We’ve come a long way since we first ideated this framework. Since its launch, Fabricator has helped double the number of feature pipelines supported within DoorDash. Throughout the development of this project we have been able to learn some key things and also make a large impact on the productivity of our data scientist which we will go into more detail on below.
- Leveraging centralized changes such as array native storage and Spark-based UDFs for embeddings helped scale many of our embeddings pipelines by more than 12x in running time.
- An automated orchestration layer has made the process of backfilling much less cumbersome. We have backfilled more than 70 new jobs for up to one year of data, accelerating experiment timelines by many days in some cases.
- Optimizations are multiplicative : If you leverage a storage optimization that has twice as high throughput, and couple it with a UDF-based compute that is six times faster, cumulative wins are 12x. Such black box optimizations have brought down cumulative running times for many of our jobs from > 120 cluster hours to a few hours per day.
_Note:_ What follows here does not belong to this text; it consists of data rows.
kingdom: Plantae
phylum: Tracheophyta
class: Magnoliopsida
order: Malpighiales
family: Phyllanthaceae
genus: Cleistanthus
- Standardization accelerates development: Once you package 80% of the standard use cases behind a few simple knobs, the easing of the decision process makes iterations significantly faster, even if the underlying process didn’t change significantly.
- Parallelizable backfills provide a big boost to velocity: Backfills are an under-rated problem in machine learning data engineering. Just because one year of data backfill may take up to a few days to set up, data scientists may choose a small subsample of data to iterate faster. Having that data in a few hours instead makes iteration velocities much easier.
Much of this blog has focused on the batch abilities of the framework, but in reality ML data engineering is quickly navigating into lambda architectures. Fabricator was designed to natively operate between real time and batch feature pipelines, as the YAML describes, and leveraging that into working with hybrid pipelines (batch features bootstrapped with real time incremental features) is the future path.
Fabricator is a result of a large amount of cross functional collaboration across various platform and data science teams. I would like to acknowledge Hien Luu, Brian Seo and Nachiket Mrugank Paranjape for contributing to the growth of the framework. I would also like to acknowledge Satya Boora and his team for integrating Fabricator with our Data Infrastructure, as well as Abhi Ramachandran, Yu Zhang and the rest of the Data Science team for partnering with us to test our work.